How do we get our arms around the complexity of process? Mostly, in very distinct ways. How many of us love to look at organizational charts, value chain analysis diagrams, system architecture diagrams? If you are shaking your head “yes”, I’m deeply sorry. The fact is, we are trying to ensure we understand the interconnectedness of things, but we often do that work in silos. In efforts to diagram process or entity relationships of systems or people relationships, this work is most often performed as one-off attempts with a singular purpose or project in mind. They are not done to ensure a wider scope of understanding is gained and maintained. And therein lies a serious shortcoming of those efforts. With islands of understanding, there may be some level of interconnected understanding, but the silos remain silos and whenever we look at those groupings within a map or chart or a diagram, there is too much lost information. The value of what you have is just as quickly defined by what it does not have. (Perhaps some Camus?)
Devil’s in the Details
So, how do we connect all these silos and how do we know when we have enough detail? These are big questions to which there are no silver bullets. During a recent engagement, I was working with a global IT organization who brought together four business units to define standard global processes. Ultimately, the idea was to consolidate where possible, but initially they needed to capture how each unit was operating. I’ve done this type of work a number of times and what still amazes me each time is how often we find gaps in processes, areas that are not understood, as well as overlaps where steps are replicated and no one knew what the other one was doing. As we embarked on the journey of process design, the key question that this team asked of me was, “how many levels down do we need to go?” My answer was pretty simple: go down to the level of detail that someone from outside this process area can read and understand what is happening without any ambiguity.

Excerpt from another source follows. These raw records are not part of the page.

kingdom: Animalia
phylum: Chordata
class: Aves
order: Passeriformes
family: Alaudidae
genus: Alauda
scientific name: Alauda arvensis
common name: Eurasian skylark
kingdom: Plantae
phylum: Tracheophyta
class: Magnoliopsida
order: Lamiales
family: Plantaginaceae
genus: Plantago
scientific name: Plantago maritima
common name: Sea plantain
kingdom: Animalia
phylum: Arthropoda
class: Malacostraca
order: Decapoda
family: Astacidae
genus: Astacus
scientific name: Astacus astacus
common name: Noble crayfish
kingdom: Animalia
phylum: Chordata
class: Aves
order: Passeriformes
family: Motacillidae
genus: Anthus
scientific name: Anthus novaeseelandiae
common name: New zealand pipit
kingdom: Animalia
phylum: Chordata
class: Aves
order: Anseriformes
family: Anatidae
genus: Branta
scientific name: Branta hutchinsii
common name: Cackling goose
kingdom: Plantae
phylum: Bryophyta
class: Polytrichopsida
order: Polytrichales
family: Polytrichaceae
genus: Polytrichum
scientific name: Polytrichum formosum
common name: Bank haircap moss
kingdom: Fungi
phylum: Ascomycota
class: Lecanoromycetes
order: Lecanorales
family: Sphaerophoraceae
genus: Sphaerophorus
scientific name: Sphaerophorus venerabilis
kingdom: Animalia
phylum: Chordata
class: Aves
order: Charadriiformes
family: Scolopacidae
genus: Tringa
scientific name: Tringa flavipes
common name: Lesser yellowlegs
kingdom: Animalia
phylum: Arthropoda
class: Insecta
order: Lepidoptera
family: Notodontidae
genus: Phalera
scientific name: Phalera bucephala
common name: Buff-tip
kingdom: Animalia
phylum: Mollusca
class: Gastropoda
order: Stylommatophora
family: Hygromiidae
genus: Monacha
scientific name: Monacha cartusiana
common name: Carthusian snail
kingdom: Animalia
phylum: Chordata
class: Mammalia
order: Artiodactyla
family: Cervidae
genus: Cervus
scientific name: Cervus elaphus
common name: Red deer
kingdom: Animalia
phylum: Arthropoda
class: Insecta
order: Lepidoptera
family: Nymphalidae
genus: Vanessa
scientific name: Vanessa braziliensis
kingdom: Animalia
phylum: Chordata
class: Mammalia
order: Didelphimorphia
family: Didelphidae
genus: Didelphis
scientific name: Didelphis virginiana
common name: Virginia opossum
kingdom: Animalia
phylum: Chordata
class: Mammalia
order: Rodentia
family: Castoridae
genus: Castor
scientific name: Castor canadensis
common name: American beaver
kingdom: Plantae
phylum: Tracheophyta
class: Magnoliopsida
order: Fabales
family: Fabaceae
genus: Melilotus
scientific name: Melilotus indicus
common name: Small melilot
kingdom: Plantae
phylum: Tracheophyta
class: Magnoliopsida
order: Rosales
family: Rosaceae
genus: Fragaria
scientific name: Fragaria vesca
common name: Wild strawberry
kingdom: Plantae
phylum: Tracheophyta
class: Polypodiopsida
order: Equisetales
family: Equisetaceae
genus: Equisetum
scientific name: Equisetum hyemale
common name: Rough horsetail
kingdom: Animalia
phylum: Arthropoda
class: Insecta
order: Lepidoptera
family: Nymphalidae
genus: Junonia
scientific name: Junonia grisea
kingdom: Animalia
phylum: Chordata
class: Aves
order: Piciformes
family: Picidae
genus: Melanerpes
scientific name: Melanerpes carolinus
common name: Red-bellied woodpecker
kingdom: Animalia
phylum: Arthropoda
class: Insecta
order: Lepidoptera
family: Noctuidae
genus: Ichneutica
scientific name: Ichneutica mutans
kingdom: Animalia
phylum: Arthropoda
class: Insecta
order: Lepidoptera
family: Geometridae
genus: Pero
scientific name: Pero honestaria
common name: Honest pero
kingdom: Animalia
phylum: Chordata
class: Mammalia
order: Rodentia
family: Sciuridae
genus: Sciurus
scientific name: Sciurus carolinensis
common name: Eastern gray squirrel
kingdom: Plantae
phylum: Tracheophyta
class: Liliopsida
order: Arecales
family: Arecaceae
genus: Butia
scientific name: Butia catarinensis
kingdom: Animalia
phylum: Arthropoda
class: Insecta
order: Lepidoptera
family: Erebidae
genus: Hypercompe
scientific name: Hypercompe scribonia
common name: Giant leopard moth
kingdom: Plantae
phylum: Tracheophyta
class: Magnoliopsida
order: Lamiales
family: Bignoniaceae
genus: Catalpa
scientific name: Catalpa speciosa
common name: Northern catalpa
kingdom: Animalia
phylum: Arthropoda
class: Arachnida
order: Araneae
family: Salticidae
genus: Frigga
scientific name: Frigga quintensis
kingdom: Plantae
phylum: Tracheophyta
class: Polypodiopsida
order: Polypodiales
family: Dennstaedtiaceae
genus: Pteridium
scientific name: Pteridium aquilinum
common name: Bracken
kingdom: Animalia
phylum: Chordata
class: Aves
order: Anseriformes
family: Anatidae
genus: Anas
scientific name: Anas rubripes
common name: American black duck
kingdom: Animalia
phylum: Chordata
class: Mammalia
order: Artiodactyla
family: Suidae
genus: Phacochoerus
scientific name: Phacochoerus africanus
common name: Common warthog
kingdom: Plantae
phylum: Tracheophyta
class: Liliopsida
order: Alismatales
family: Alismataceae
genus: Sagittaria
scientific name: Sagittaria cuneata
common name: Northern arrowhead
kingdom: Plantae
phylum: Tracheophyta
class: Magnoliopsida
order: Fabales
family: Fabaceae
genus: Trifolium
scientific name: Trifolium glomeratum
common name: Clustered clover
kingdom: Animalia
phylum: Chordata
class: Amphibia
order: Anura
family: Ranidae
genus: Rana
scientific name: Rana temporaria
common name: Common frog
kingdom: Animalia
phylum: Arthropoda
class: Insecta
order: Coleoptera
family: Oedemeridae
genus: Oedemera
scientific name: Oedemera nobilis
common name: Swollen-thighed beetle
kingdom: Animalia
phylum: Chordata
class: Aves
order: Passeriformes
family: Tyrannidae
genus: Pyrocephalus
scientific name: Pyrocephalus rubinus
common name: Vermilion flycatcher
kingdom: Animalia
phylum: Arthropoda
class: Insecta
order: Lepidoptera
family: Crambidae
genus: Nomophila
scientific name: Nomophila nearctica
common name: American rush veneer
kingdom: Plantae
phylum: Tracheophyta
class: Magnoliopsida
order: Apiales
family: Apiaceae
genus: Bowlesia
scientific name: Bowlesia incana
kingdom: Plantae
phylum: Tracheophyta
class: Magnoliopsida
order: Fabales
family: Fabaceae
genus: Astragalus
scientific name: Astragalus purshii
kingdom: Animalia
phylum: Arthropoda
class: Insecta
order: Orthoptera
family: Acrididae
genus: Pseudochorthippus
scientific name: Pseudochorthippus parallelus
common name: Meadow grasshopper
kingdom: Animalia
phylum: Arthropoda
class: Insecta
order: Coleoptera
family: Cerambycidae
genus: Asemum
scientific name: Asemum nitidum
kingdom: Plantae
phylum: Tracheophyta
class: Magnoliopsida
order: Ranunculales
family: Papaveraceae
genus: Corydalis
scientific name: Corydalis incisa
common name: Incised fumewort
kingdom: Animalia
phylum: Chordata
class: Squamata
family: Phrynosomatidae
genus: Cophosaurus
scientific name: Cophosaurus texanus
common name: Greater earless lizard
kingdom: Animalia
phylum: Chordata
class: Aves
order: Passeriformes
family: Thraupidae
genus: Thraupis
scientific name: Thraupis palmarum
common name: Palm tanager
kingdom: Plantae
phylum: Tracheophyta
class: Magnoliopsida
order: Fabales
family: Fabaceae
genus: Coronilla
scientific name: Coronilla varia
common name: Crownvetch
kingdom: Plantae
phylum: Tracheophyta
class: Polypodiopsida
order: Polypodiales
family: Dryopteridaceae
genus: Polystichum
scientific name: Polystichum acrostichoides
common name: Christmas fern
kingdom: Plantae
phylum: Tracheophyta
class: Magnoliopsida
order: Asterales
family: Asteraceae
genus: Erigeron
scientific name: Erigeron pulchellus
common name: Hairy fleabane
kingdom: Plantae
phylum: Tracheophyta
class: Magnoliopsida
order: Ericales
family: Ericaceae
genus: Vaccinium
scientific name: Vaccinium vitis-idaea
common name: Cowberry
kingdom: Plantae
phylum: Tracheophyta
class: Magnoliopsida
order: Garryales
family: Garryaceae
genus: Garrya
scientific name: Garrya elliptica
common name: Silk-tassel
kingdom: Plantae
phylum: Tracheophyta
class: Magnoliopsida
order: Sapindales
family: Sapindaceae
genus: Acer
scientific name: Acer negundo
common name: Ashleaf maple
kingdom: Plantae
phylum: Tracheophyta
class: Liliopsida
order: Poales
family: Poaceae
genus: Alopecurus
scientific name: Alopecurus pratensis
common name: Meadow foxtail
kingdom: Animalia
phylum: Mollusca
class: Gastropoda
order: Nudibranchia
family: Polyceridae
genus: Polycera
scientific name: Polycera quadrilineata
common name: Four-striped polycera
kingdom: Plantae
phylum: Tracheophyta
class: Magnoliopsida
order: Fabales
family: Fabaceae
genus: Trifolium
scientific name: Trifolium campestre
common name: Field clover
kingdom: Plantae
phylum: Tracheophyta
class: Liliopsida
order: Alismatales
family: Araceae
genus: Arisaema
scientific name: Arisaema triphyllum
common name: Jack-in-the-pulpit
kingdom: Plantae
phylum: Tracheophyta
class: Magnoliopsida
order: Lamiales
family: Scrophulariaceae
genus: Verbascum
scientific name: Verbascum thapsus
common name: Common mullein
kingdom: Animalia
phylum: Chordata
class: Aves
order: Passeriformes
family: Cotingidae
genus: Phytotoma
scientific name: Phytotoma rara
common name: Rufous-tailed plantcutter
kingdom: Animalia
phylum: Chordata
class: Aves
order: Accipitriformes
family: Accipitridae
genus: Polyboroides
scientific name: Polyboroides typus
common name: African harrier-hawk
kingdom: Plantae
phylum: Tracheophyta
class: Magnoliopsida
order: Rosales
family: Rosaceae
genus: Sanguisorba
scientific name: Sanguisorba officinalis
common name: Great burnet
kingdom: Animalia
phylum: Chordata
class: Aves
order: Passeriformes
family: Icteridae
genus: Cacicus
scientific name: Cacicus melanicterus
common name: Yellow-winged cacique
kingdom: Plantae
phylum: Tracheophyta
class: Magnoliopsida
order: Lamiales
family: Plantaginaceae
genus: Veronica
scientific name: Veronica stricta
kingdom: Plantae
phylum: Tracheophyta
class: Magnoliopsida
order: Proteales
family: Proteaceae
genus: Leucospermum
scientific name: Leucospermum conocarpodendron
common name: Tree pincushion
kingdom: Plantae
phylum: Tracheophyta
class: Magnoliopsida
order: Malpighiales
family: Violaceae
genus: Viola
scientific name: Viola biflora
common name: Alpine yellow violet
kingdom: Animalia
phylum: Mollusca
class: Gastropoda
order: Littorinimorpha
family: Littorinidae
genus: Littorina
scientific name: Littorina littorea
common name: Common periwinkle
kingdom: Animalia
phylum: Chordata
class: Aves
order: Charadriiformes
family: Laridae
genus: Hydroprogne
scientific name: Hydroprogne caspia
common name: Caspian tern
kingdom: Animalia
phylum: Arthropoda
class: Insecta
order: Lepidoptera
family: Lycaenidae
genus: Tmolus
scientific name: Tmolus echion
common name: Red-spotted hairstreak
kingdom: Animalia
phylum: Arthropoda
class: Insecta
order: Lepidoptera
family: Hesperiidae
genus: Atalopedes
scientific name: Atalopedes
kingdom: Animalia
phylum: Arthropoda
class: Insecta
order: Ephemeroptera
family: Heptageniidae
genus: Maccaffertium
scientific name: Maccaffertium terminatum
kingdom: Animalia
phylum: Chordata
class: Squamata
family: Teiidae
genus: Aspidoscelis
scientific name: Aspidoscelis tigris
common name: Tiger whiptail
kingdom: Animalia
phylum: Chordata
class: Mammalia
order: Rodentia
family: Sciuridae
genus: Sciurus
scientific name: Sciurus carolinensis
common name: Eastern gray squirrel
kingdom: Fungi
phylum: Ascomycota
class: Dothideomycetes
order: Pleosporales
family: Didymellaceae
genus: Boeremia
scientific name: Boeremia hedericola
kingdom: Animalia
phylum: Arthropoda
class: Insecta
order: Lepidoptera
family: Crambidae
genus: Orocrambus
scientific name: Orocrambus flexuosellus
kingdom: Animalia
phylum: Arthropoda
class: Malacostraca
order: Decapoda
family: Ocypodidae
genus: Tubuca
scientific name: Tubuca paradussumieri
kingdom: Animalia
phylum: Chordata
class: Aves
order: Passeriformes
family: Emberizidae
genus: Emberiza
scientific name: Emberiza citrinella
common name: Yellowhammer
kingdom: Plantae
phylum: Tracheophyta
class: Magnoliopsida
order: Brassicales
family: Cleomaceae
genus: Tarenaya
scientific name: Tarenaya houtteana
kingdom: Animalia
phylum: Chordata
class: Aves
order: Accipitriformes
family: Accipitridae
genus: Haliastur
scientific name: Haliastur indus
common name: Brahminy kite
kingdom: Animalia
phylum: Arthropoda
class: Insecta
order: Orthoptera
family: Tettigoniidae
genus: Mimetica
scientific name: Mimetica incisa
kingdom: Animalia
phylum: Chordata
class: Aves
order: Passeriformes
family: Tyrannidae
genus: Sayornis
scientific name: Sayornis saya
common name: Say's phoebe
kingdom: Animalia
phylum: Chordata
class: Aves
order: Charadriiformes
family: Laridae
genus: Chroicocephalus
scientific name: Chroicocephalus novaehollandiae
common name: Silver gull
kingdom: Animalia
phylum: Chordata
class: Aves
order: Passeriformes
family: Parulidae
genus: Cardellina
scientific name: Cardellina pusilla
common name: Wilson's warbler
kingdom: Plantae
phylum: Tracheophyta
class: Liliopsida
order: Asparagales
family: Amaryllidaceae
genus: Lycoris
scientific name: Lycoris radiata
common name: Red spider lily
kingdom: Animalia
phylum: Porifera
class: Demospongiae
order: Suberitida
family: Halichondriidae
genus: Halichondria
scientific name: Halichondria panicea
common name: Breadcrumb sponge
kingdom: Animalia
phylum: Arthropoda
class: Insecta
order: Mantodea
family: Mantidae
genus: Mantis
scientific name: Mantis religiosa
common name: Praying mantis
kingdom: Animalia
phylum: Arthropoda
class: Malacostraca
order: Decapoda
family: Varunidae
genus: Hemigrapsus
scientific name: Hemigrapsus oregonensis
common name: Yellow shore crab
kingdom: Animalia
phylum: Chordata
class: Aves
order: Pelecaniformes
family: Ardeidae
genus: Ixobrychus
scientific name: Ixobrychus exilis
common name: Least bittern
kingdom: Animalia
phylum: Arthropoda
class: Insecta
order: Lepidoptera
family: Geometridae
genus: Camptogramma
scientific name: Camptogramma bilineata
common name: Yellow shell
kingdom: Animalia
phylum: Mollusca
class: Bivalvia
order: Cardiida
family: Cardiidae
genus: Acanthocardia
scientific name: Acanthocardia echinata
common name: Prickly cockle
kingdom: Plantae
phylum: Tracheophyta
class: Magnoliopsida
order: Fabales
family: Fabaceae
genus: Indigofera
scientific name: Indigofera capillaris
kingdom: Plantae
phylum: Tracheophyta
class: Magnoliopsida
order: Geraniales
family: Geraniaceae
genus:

Imagine if you will an organization that has documented down to that level in a consistent way across their organization. Further, imagine a singular map with diagrams that connect to all appropriate related process steps, to all related electronic content and within a platform that provides instant feedback from the personnel that perform the operations. Now, that’s getting your arms around complexity and it tells the story of the interconnectedness of things.
Finally, once we gain perspective on this interconnectivity we can truly understand what is working and where risk lies. For it is risk that we are constantly managing. The banks that held large amounts of mortgage credit were blind to what was in the big bag of bonds that contained smaller bags of loans that contained all kinds of facts, some of which were never gathered (such as income verification). Did they completely understand the interconnectedness of things? Did they get down to a low enough level of detail to really understand the assets that so much was riding on? To reduce operational risk, the devil’s in the details. Get your arms around process, get your arms around the details and know what you’re buying into.